Practically, this means:
- —Structured, machine-readable web presence — your website, product pages, and case studies need to be optimized for agent consumption, not just human reading. JSON-LD schema, clear factual claims, structured comparison data.
- —G2, Capterra, and third-party review profile health — agents pull from these sources. Stale, sparse, or poorly structured profiles are invisible in AI-assisted research.
- —API accessibility and developer documentation — technical buyers using agents often start with "can this tool be integrated" before "should I talk to sales." Your developer docs are now a top-of-funnel asset.
- —LLM-cited authority content — long-form, specific, well-sourced content that earns citations inside AI responses. Not for Google traffic. For the model that's doing your buyer's research for them.
The companies that build this layer now will have a compounding advantage in 18 months that new entrants cannot easily replicate, because LLM citations and agent trust are themselves subject to the Power Law — early authority compounds, late entrants fight for table scraps.
What This Means Practically for 2026 GTM Planning
A few principles I'd carry into any GTM leadership role based on all of this:
Audit your actual power channel first.
Before adding anything new, do the attribution forensics to identify where closed-won deals actually originated — including dark social proxies (survey customers at close, look for content engagement patterns). Find your 95% channel and protect it.
Set a channel decay monitoring cadence.
Assign someone to track leading indicators of decay in each active channel quarterly: response rates, meeting-set rates, CPL trends, organic share of voice.
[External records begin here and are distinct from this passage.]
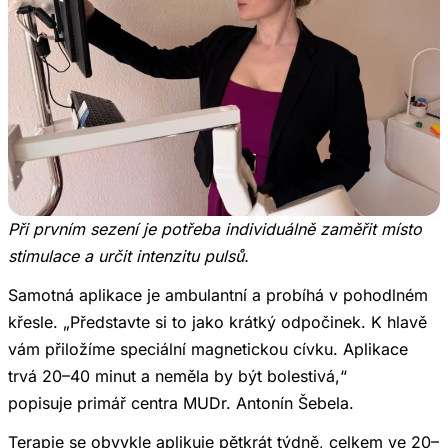
Při prvním sezení je potřeba individuálně zaměřit místo
stimulace a určit intenzitu pulsů.
Samotná aplikace je ambulantní a probíhá v pohodlném
křesle. „Představte si to jako krátký odpočinek. K hlavě
vám přiložíme speciální magnetickou cívku. Aplikace
trvá 20–40 minut a neměla by být bolestivá,“
popisuje primář centra MUDr. Antonín Šebela.
Terapie se obvykle aplikuje pětkrát týdně, celkem ve 20–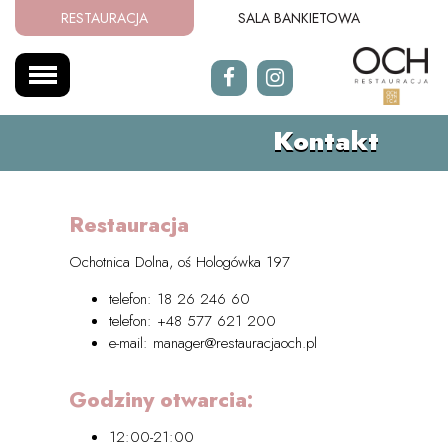
RESTAURACJA
SALA BANKIETOWA
Kontakt
Restauracja
Ochotnica Dolna, oś Hologówka 197
telefon:
18 26 246 60
telefon:
+48 577 621 200
e-mail:
manager@restauracjaoch.pl
Godziny otwarcia:
12:00-21:00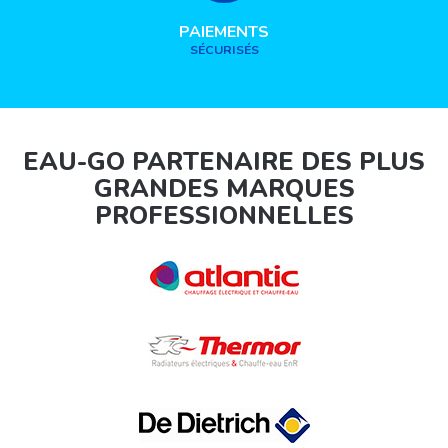
PAIEMENTS
SÉCURISÉS
EAU-GO PARTENAIRE DES PLUS
GRANDES MARQUES
PROFESSIONNELLES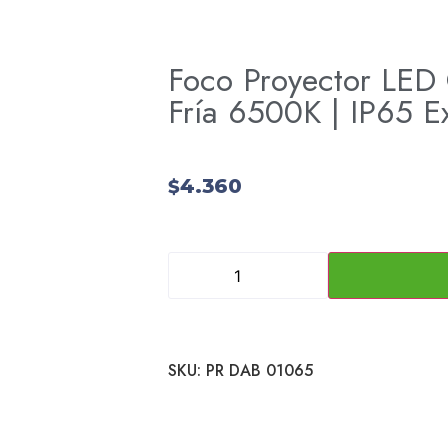
Foco Proyector LED
Fría 6500K | IP65 Ex
4.360
$
SKU:
PR DAB 01065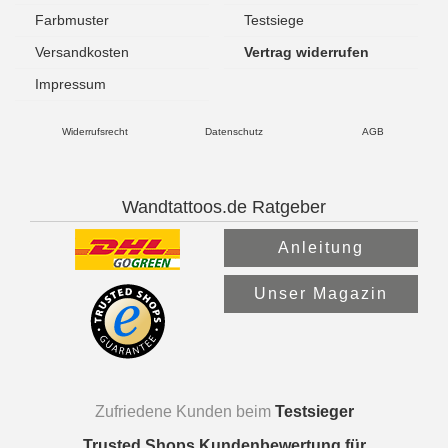
Farbmuster
Testsiege
Versandkosten
Vertrag widerrufen
Impressum
Widerrufsrecht
Datenschutz
AGB
Wandtattoos.de Ratgeber
Anleitung
Unser Magazin
Zufriedene Kunden beim
Testsieger
Trusted Shops Kundenbewertung für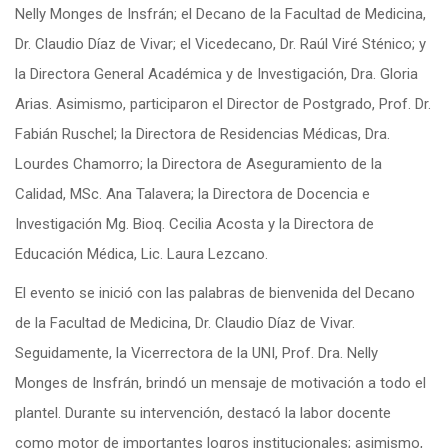
Nelly Monges de Insfrán; el Decano de la Facultad de Medicina,
Dr. Claudio Díaz de Vivar; el Vicedecano, Dr. Raúl Viré Sténico; y
la Directora General Académica y de Investigación, Dra. Gloria
Arias. Asimismo, participaron el Director de Postgrado, Prof. Dr.
Fabián Ruschel; la Directora de Residencias Médicas, Dra.
Lourdes Chamorro; la Directora de Aseguramiento de la
Calidad, MSc. Ana Talavera; la Directora de Docencia e
Investigación Mg. Bioq. Cecilia Acosta y la Directora de
Educación Médica, Lic. Laura Lezcano.
El evento se inició con las palabras de bienvenida del Decano
de la Facultad de Medicina, Dr. Claudio Díaz de Vivar.
Seguidamente, la Vicerrectora de la UNI, Prof. Dra. Nelly
Monges de Insfrán, brindó un mensaje de motivación a todo el
plantel. Durante su intervención, destacó la labor docente
como motor de importantes logros institucionales; asimismo,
Treat declining indicators as a forcing function for experimentation before you're in crisis.
Separate experiments from motions.
Run 2-3 genuine channel experiments at small budget with clear success thresholds. Don't let experiments live indefinitely in a gray zone — they either graduate to motions or they get cut.
Invest in the AEO/agentic layer now, before it's a survival tactic.
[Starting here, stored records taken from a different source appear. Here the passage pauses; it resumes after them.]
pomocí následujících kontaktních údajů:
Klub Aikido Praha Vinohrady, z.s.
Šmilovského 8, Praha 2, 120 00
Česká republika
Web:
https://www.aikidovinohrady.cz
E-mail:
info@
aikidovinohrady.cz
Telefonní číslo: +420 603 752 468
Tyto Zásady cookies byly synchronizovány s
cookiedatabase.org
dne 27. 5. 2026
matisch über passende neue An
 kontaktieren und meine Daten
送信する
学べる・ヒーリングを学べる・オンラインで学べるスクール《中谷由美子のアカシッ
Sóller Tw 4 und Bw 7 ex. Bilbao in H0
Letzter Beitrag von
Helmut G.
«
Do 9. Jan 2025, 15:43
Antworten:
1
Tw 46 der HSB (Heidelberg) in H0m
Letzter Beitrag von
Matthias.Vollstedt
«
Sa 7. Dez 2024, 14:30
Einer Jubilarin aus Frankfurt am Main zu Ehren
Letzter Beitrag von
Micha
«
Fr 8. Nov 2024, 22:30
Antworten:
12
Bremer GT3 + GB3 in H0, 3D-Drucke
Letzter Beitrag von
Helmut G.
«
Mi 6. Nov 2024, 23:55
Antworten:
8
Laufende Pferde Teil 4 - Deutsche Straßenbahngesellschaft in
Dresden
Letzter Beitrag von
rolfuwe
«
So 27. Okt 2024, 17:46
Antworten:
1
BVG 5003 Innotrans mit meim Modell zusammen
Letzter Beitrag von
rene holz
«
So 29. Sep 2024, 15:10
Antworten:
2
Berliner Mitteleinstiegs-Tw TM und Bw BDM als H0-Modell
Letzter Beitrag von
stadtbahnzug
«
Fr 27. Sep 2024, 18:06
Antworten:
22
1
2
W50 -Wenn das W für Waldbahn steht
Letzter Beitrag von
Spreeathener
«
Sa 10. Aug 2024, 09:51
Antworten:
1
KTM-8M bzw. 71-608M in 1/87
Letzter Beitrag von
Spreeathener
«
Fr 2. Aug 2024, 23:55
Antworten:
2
The window to build early authority in AI answer surfaces is closing. This is the AEO equivalent of building domain authority in 2012 — the practitioners who started early had structural advantages that persisted for years.
Lead with signal discipline over volume.
In every channel, the question isn't "how do we reach more people" — it's "how do we reach the right 50 people with the right message at the right moment." That's a data and judgment problem, not a scale problem.
The hiring managers asking "what's working" deserve an honest answer. The honest answer is: the channels that are working are working because the teams using them have better signal quality, better judgment about when to deploy them, and a healthier relationship with buyer trust than the teams that are just running volume plays with better AI tooling.
The channel is rarely the problem. The discipline around it almost always is.